● **Bounding box prediction data**
⟨
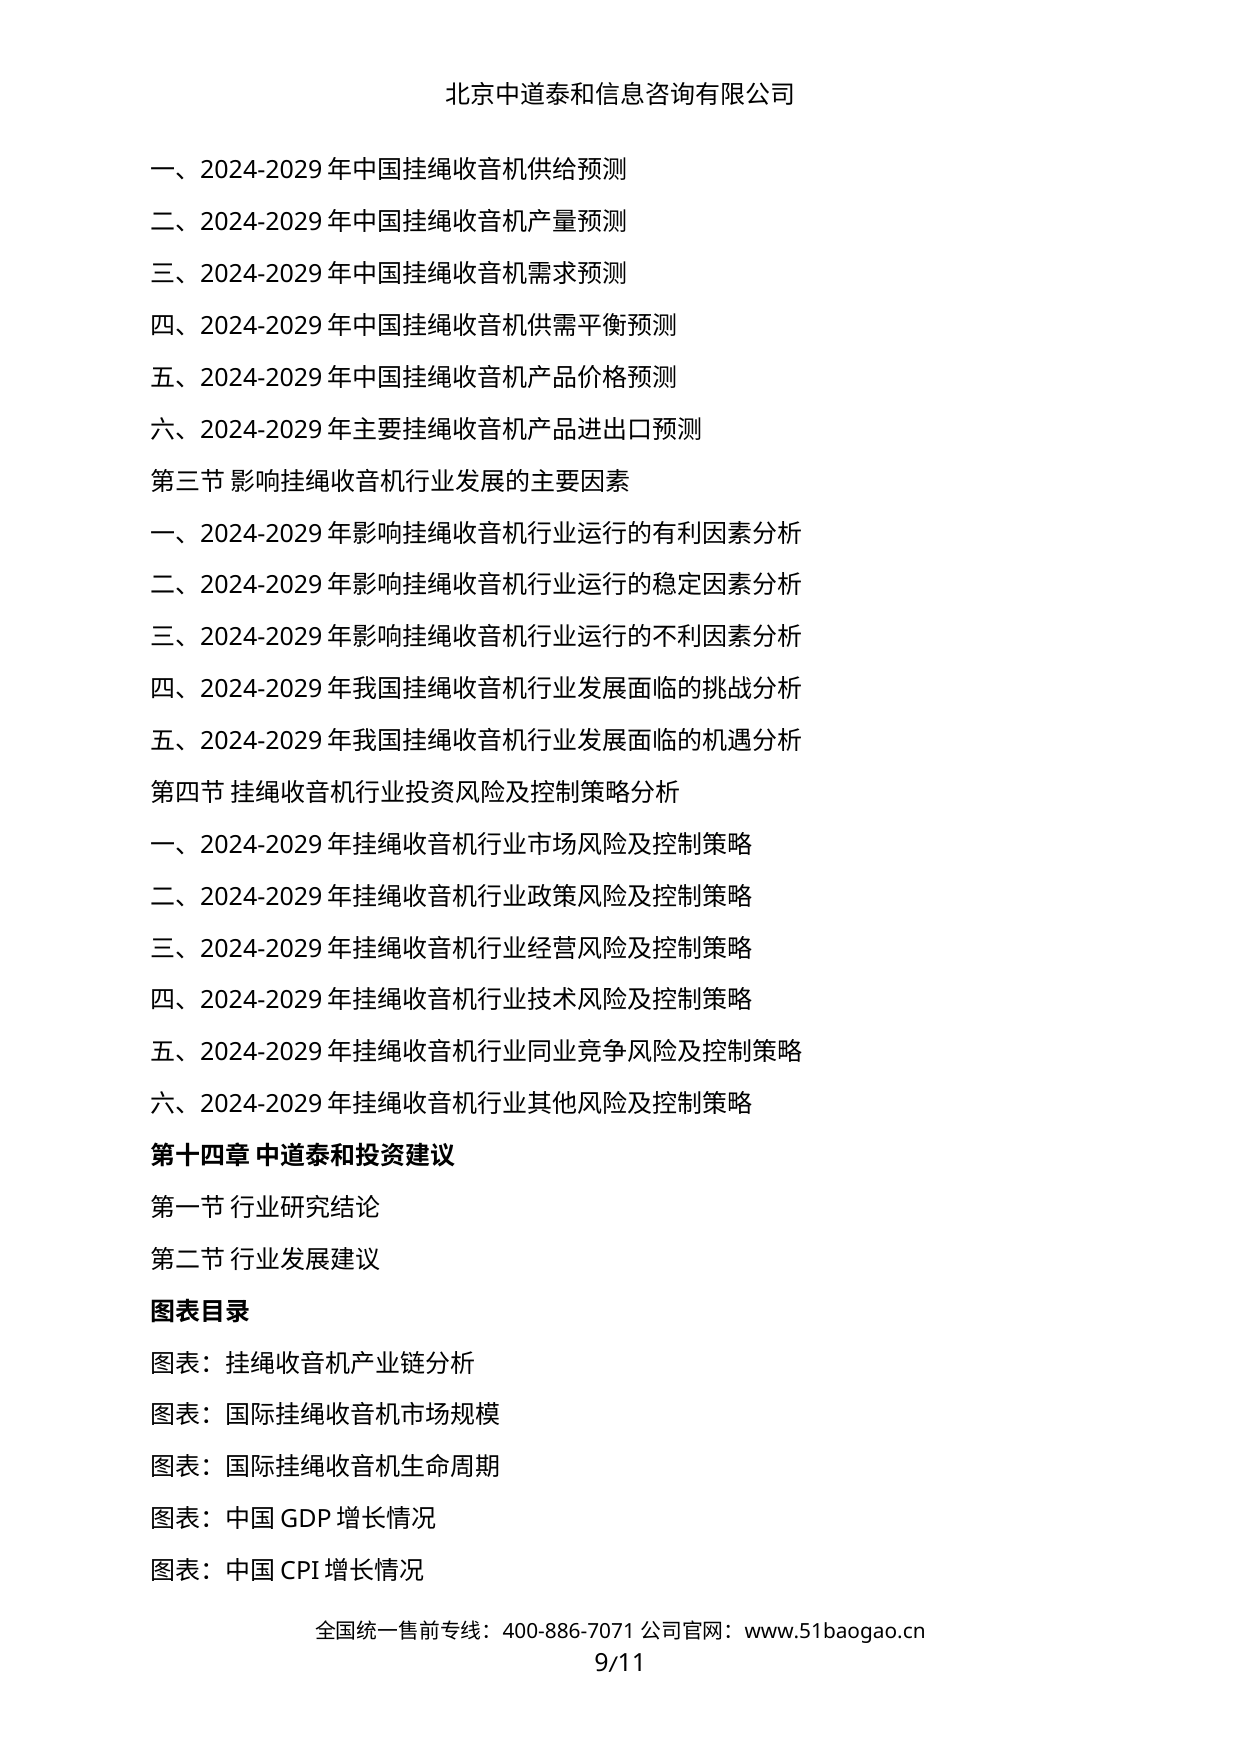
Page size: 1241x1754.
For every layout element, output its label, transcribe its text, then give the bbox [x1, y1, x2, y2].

text 五、2024-2029年中国挂绳收音机产品价格预测 [150, 357, 1090, 394]
text 二、2024-2029年挂绳收音机行业政策风险及控制策略 [150, 876, 1090, 912]
text 第四节 挂绳收音机行业投资风险及控制策略分析 [150, 772, 1090, 809]
text 一、2024-2029年挂绳收音机行业市场风险及控制策略 [150, 824, 1090, 861]
text 一、2024-2029年影响挂绳收音机行业运行的有利因素分析 [150, 513, 1090, 549]
text 图表：中国GDP增长情况 [150, 1499, 1090, 1535]
text 第一节 行业研究结论 [150, 1187, 1090, 1224]
text 二、2024-2029年中国挂绳收音机产量预测 [150, 202, 1090, 238]
text 图表：挂绳收音机产业链分析 [150, 1343, 1090, 1379]
text 图表目录 [150, 1291, 1090, 1327]
text 第三节 影响挂绳收音机行业发展的主要因素 [150, 461, 1090, 497]
text 图表：中国CPI增长情况 [150, 1551, 1090, 1587]
text 四、2024-2029年中国挂绳收音机供需平衡预测 [150, 306, 1090, 342]
text 图表：国际挂绳收音机生命周期 [150, 1447, 1090, 1483]
text 图表：国际挂绳收音机市场规模 [150, 1395, 1090, 1431]
text 二、2024-2029年影响挂绳收音机行业运行的稳定因素分析 [150, 565, 1090, 601]
text 四、2024-2029年我国挂绳收音机行业发展面临的挑战分析 [150, 669, 1090, 705]
text 一、2024-2029年中国挂绳收音机供给预测 [150, 150, 1090, 186]
text 四、2024-2029年挂绳收音机行业技术风险及控制策略 [150, 980, 1090, 1016]
text 五、2024-2029年我国挂绳收音机行业发展面临的机遇分析 [150, 721, 1090, 757]
text 六、2024-2029年主要挂绳收音机产品进出口预测 [150, 409, 1090, 446]
text 三、2024-2029年影响挂绳收音机行业运行的不利因素分析 [150, 617, 1090, 653]
text 三、2024-2029年中国挂绳收音机需求预测 [150, 254, 1090, 290]
text 第二节 行业发展建议 [150, 1239, 1090, 1276]
text 六、2024-2029年挂绳收音机行业其他风险及控制策略 [150, 1084, 1090, 1120]
text 五、2024-2029年挂绳收音机行业同业竞争风险及控制策略 [150, 1032, 1090, 1068]
text 三、2024-2029年挂绳收音机行业经营风险及控制策略 [150, 928, 1090, 964]
text 第十四章 中道泰和投资建议 [150, 1136, 1090, 1172]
⟩
● **Exercise description**
Once the pictures are removed, write out all of the entries above exactly.

● **Task response**
Page size: 1241x1754.
For every layout element, output its label, transcribe its text, then give the bbox [x1, y1, x2, y2].

text 五、2024-2029年中国挂绳收音机产品价格预测 [150, 357, 1090, 394]
text 二、2024-2029年挂绳收音机行业政策风险及控制策略 [150, 876, 1090, 912]
text 第四节 挂绳收音机行业投资风险及控制策略分析 [150, 772, 1090, 809]
text 一、2024-2029年挂绳收音机行业市场风险及控制策略 [150, 824, 1090, 861]
text 一、2024-2029年影响挂绳收音机行业运行的有利因素分析 [150, 513, 1090, 549]
text 图表：中国GDP增长情况 [150, 1499, 1090, 1535]
text 第一节 行业研究结论 [150, 1187, 1090, 1224]
text 二、2024-2029年中国挂绳收音机产量预测 [150, 202, 1090, 238]
text 图表：挂绳收音机产业链分析 [150, 1343, 1090, 1379]
text 图表目录 [150, 1291, 1090, 1327]
text 第三节 影响挂绳收音机行业发展的主要因素 [150, 461, 1090, 497]
text 图表：中国CPI增长情况 [150, 1551, 1090, 1587]
text 四、2024-2029年中国挂绳收音机供需平衡预测 [150, 306, 1090, 342]
text 图表：国际挂绳收音机生命周期 [150, 1447, 1090, 1483]
text 图表：国际挂绳收音机市场规模 [150, 1395, 1090, 1431]
text 二、2024-2029年影响挂绳收音机行业运行的稳定因素分析 [150, 565, 1090, 601]
text 四、2024-2029年我国挂绳收音机行业发展面临的挑战分析 [150, 669, 1090, 705]
text 一、2024-2029年中国挂绳收音机供给预测 [150, 150, 1090, 186]
text 四、2024-2029年挂绳收音机行业技术风险及控制策略 [150, 980, 1090, 1016]
text 五、2024-2029年我国挂绳收音机行业发展面临的机遇分析 [150, 721, 1090, 757]
text 六、2024-2029年主要挂绳收音机产品进出口预测 [150, 409, 1090, 446]
text 三、2024-2029年影响挂绳收音机行业运行的不利因素分析 [150, 617, 1090, 653]
text 三、2024-2029年中国挂绳收音机需求预测 [150, 254, 1090, 290]
text 第二节 行业发展建议 [150, 1239, 1090, 1276]
text 六、2024-2029年挂绳收音机行业其他风险及控制策略 [150, 1084, 1090, 1120]
text 五、2024-2029年挂绳收音机行业同业竞争风险及控制策略 [150, 1032, 1090, 1068]
text 三、2024-2029年挂绳收音机行业经营风险及控制策略 [150, 928, 1090, 964]
text 第十四章 中道泰和投资建议 [150, 1136, 1090, 1172]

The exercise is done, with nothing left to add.